The development is planned for the hills near the Glendoe reservoir. Photo: Sarah Maguire CC-BY-SA-2.0

The development is planned for the hills near the Glendoe reservoir. Photo: Sarah Maguire CC-BY-SA-2.0

Scotland’s mountaineering body has joined the clamour to stop the construction of what it said would be the largest windfarm in the North of Scotland.

The Mountaineering Council of Scotland said, if the Stronelairg wind turbines were allowed to be built, no part of Scotland would be safe.

The council joined conservation charity the John Muir Trust in formally objecting to SSE Renewables Developments’ proposal to build 83 turbines in the Monadhliath Mountains, close to the Cairngorms national park.

Pressure group Save the Monadhliath Mountains has already objected to the scheme.

The MCofS said the proposed development would cover 35 sq km of uplands close to Fort Augustus and the Great Glen, and would be clearly visible from many locations in the Cairngorms national park.

It also said the windfarm construction would involve bulldozing nearly 40 miles of 5m-wide service tracks.

David Gibson, MCofS chief officer, said: “Proposals of this kind cannot pretend to be environmentally friendly. They are about big corporations making even bigger profits by industrialising the wild lands which are vital to our natural heritage.

“Approval of SSE’s Stronelairg project would prove that no part of Scotland is safe.

“We are calling on ministers to show that they really do care about the Scotland’s natural heritage by declaring an immediate moratorium on windfarms in the mountains.”

Stuart Brooks, chief executive of the John Muir Trust, said: “The rate and scale of loss of wild land in Scotland to industrialisation by windfarms is frightening, and should concern anyone who loves Scotland and its great landscapes.

“We’ve seen a huge rush of applications this year and developers are now moving into our most sensitive and precious areas.

“In the absence of a coherent energy strategy and adequate protection for Scotland’s landscapes, we are left to fight these battles on the front line at huge costs to everyone involved.

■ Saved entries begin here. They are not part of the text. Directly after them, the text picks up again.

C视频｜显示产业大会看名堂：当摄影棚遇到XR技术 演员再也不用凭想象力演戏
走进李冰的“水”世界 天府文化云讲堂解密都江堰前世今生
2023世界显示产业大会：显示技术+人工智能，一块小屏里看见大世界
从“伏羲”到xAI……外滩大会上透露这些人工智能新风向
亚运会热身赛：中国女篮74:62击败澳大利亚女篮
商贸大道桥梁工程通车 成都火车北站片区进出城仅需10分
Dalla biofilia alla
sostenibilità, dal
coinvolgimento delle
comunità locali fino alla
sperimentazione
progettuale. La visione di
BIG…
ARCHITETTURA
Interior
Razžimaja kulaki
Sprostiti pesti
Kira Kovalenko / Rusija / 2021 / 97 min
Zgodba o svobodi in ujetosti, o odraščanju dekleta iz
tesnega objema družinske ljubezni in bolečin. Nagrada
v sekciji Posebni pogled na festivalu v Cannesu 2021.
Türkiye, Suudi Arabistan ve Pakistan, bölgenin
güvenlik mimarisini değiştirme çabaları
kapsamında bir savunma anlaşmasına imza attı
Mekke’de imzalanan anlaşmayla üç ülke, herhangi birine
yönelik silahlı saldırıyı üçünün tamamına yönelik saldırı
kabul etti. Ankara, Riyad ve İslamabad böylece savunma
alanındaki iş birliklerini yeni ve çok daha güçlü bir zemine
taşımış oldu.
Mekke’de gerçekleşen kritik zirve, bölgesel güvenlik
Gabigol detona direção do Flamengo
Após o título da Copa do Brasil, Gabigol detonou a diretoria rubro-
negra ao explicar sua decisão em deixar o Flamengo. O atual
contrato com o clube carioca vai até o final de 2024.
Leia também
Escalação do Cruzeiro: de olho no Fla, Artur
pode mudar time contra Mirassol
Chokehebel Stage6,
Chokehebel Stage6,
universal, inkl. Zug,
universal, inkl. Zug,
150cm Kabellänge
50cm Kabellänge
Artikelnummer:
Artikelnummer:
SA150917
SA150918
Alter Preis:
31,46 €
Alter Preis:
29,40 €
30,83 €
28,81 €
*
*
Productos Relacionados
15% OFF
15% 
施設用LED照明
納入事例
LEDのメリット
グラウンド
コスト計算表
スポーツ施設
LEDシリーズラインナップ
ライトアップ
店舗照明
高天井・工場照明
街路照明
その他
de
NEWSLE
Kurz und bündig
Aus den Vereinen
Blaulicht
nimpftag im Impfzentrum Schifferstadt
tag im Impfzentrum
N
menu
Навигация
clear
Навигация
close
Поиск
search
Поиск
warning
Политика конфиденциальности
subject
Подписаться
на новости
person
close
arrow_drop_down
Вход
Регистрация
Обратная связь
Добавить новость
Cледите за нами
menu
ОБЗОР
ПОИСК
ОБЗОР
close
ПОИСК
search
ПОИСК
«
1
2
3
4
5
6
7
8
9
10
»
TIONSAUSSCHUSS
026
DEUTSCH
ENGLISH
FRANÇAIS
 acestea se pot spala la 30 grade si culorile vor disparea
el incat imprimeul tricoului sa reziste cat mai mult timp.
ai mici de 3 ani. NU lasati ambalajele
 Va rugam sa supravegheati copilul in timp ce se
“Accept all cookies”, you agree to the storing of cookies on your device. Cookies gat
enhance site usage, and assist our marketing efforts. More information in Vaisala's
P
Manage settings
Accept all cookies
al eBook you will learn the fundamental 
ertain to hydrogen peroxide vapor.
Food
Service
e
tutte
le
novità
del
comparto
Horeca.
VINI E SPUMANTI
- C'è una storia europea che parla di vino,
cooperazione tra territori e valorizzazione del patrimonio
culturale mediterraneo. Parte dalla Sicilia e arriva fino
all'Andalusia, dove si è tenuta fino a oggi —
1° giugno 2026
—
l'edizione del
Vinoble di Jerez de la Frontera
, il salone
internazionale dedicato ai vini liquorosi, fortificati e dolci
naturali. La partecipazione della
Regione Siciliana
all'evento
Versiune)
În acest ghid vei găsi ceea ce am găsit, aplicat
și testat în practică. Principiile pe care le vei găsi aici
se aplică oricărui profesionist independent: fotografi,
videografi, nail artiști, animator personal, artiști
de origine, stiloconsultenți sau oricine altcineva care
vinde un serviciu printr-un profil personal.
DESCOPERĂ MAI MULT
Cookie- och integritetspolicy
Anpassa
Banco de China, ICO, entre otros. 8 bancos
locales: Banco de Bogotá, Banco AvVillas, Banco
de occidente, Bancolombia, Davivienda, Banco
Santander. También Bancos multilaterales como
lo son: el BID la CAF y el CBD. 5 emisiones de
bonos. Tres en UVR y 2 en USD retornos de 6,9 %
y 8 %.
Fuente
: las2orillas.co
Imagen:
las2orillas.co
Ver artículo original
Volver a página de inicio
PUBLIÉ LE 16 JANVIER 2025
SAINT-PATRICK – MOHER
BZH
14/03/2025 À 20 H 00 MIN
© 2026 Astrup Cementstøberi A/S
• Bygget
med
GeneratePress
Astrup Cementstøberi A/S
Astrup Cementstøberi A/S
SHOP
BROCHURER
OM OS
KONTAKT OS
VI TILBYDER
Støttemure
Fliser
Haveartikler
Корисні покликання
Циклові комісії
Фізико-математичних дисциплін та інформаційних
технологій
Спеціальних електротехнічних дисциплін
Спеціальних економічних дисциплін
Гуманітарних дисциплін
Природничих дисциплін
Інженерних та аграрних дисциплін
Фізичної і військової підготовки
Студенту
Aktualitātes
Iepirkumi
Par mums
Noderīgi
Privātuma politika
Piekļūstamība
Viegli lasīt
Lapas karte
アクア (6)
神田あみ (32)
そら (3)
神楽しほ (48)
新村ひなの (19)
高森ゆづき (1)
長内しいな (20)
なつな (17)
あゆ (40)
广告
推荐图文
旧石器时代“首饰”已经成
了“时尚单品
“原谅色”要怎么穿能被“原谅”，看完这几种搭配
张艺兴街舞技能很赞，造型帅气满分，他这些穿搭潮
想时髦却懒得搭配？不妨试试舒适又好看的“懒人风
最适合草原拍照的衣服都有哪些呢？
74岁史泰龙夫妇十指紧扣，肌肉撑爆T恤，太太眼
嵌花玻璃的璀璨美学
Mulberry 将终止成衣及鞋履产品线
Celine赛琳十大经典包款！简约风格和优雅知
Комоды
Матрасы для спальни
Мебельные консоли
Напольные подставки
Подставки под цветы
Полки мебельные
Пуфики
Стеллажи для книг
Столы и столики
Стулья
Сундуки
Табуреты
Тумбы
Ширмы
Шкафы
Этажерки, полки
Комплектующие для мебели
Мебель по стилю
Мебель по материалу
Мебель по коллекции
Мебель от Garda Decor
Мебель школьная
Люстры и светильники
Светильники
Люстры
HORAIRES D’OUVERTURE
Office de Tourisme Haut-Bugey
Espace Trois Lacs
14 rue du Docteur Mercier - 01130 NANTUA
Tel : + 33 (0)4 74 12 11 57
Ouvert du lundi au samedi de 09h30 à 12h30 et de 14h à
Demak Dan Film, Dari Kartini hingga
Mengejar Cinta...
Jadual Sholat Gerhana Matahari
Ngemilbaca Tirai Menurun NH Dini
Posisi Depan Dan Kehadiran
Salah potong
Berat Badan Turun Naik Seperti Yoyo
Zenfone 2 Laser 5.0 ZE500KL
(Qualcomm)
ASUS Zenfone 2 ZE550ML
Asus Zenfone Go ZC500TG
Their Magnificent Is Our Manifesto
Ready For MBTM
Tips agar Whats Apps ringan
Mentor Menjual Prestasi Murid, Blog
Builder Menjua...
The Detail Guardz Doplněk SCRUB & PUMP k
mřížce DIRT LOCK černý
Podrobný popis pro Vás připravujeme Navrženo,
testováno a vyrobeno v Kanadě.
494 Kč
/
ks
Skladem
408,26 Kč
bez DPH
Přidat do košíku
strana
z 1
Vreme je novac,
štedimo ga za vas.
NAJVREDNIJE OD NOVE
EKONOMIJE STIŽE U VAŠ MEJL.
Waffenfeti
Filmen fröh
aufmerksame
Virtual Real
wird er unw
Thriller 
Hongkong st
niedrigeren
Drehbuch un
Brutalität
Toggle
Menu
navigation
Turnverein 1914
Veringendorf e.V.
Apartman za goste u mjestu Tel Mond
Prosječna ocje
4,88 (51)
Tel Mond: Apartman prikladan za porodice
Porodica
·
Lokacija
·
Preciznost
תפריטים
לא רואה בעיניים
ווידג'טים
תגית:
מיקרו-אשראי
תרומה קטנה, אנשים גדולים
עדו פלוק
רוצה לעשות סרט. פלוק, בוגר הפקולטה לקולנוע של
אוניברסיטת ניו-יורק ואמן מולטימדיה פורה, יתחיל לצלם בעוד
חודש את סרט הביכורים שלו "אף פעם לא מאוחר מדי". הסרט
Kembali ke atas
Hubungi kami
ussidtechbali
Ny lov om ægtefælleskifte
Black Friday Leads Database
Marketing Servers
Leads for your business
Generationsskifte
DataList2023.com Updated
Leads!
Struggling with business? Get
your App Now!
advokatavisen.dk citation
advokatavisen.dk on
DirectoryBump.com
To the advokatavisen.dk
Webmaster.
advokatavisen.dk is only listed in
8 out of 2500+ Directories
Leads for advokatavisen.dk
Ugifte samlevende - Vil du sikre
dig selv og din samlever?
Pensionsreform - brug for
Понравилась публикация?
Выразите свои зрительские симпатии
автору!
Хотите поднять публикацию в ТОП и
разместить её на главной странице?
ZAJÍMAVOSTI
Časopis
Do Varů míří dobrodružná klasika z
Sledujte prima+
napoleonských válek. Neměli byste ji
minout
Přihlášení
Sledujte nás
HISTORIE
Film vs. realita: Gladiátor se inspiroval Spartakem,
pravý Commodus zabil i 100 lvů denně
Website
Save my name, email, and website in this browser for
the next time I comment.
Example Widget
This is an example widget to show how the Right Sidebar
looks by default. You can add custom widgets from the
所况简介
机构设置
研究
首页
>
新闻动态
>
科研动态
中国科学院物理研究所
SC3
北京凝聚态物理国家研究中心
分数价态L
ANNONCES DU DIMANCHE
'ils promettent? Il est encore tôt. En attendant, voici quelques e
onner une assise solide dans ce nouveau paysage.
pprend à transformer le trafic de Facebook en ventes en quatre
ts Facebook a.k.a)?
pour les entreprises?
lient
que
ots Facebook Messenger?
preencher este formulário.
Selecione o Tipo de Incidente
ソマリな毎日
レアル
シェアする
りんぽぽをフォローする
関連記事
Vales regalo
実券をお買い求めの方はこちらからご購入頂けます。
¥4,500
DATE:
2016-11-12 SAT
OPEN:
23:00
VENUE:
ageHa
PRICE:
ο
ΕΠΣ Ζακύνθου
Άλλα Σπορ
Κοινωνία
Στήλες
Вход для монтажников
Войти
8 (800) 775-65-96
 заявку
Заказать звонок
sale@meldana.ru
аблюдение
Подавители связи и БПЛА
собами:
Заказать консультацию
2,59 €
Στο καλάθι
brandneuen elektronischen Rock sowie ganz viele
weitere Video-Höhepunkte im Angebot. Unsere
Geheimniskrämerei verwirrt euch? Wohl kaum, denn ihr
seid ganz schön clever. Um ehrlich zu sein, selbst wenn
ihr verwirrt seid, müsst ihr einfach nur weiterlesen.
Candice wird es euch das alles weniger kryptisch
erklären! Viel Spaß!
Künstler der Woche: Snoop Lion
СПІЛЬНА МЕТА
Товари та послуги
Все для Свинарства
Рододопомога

“These places are special because they are wild and beautiful. People’s jobs, the tourist industry and our wildlife depend on them. Once we industrialise wild land we change its character forever.”

The turbines are planned for an area close to the recently completed Glendoe hydroelectric scheme 11km south-east of Fort Augustus. SSE Renewables Developments said this would allow use of existing power lines for transmission, lessening the visual effects.

The MCofS has published a manifesto for the protection of mountains which calls on the Scottish Government to implement a new national spatial planning policy that harmonises the need for clean energy with the protection of Scotland’s countryside.

The North East Mountain Trust, Cairngorms Campaign and Munro Society have voiced their support for the manifesto.